Турин молчал. Они уже быстро шагали по Первомайской. Этот ее участок до пересечения с улицей Советской служил шоссе, соединявшим два больших областных города. Но сейчас и здесь было тихо.

— Черт его знает, — наконец признался Турин. — Сил на все явно не хватает. И главное сейчас все же, пожалуй, хлеб. Без хлеба победы не будет.

— Несомненно, — согласился Степанов. — Но вот послушай. Ты работаешь целый день, другой раз и ночь, и по твоему образцу работают другие. Ни личной жизни, ни отдыха. Работа, работа, работа! Хлебозакуп, другие поручения райкома, восстановление и укрепление организаций, фронтовые бригады строителей, школа, разбор заявлений и десятки других дел, которые ты не успеваешь делать и никогда не успеешь, если будешь тасовать все ту же колоду: Турин, Козырева, Власов, Гашкин…

— Что же ты предлагаешь конкретно? — спросил Турин.

— Я говорил с Таней Красницкой, с Ниной Ободовой… Некоторую работу могут выполнять и они. Хотя бы ту же читку газет.

— Нина Ободова… — с сомнением повторил Турин. — Тут, брат, идеологический участок, а ты — Нину Ободову…

— Да, она небезгрешна.

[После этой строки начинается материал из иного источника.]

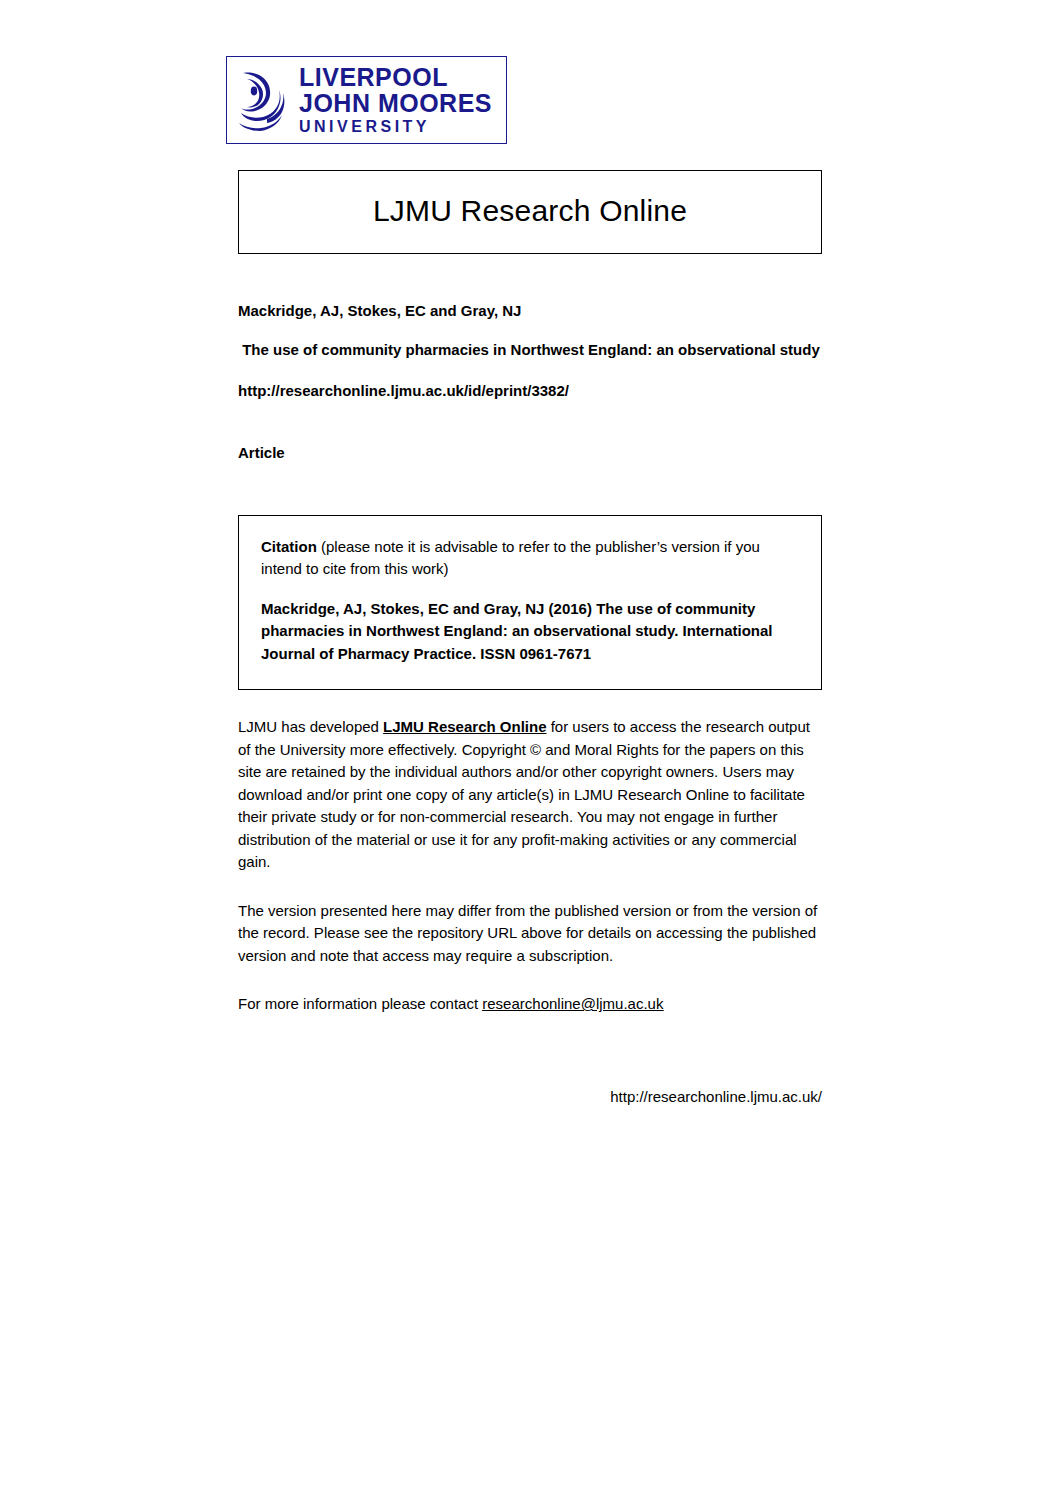LIVERPOOL JOHN MOORES UNIVERSITY
LJMU Research Online
Mackridge, AJ, Stokes, EC and Gray, NJ
The use of community pharmacies in Northwest England: an observational study
http://researchonline.ljmu.ac.uk/id/eprint/3382/
Article
Citation (please note it is advisable to refer to the publisher’s version if you intend to cite from this work)
Mackridge, AJ, Stokes, EC and Gray, NJ (2016) The use of community pharmacies in Northwest England: an observational study. International Journal of Pharmacy Practice. ISSN 0961-7671
LJMU has developed LJMU Research Online for users to access the research output of the University more effectively. Copyright © and Moral Rights for the papers on this site are retained by the individual authors and/or other copyright owners. Users may download and/or print one copy of any article(s) in LJMU Research Online to facilitate their private study or for non-commercial research. You may not engage in further distribution of the material or use it for any profit-making activities or any commercial gain.
The version presented here may differ from the published version or from the version of the record. Please see the repository URL above for details on accessing the published version and note that access may require a subscription.
For more information please contact researchonline@ljmu.ac.uk
http://researchonline.ljmu.ac.uk/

Не хочу оправдывать.

— Ну? — ждал продолжения Турин.

— Небезгрешна… — заметно волнуясь, повторил Степанов, но какой толк отталкивать от себя молодежь, по каким-либо причинам не примкнувшую к подполью? Куда она должна идти? Догонять немцев? Затаить обиду и стоять в стороне от жизни? Надо ее привлекать к общей работе, делать союзником, а не отпихивать. И актив расширишь, и дашь возможность людям показать себя, завоевать полное доверие…

— Говори, говори, — сказал Турин, раздумывая.

— Сколько у тебя лежит заявлений в аккуратной стопочке на столе?

— Не знаю… Штук тридцать…

— Для тебя пока они — мертвые души, а они — живые, живые!

На столе Турина, слева, где стояла лампа, давно уже высилась стопка заявлений — на тетрадочных листках, на форзацах книг, на обоях, на газетных клочках, на оберточной бумаге, даже на обороте какого-то немецкого объявления. Все это были так называемые личные дела, на рассмотрение которых уходило много времени и сил. Одни писали, что потеряли комсомольский билет, другие признавались: уничтожили, испугавшись, что билет попадет в руки фашистам.

Некая Дина Пономарева, девятнадцати лет, описывала свою жизнь при немцах и считала необходимым сообщить: «Во время оккупации выходила замуж». Можно было подумать, что выходила несколько раз…

Писали и так:

«При оккупации города я остался дома (мой год в армию не брали). Напав на след партизанского отряда, включился в него: мне было оказано доверие. При выполнении задания был ранен и с фальшивыми документами переправлен в город. Таким образом, комсомольский билет остался у командира отряда т. Полякова П. О., о котором я пока ничего не знаю. В городе работал на зерноскладе на Первомайской, выполнял отдельные поручения руководителей подполья».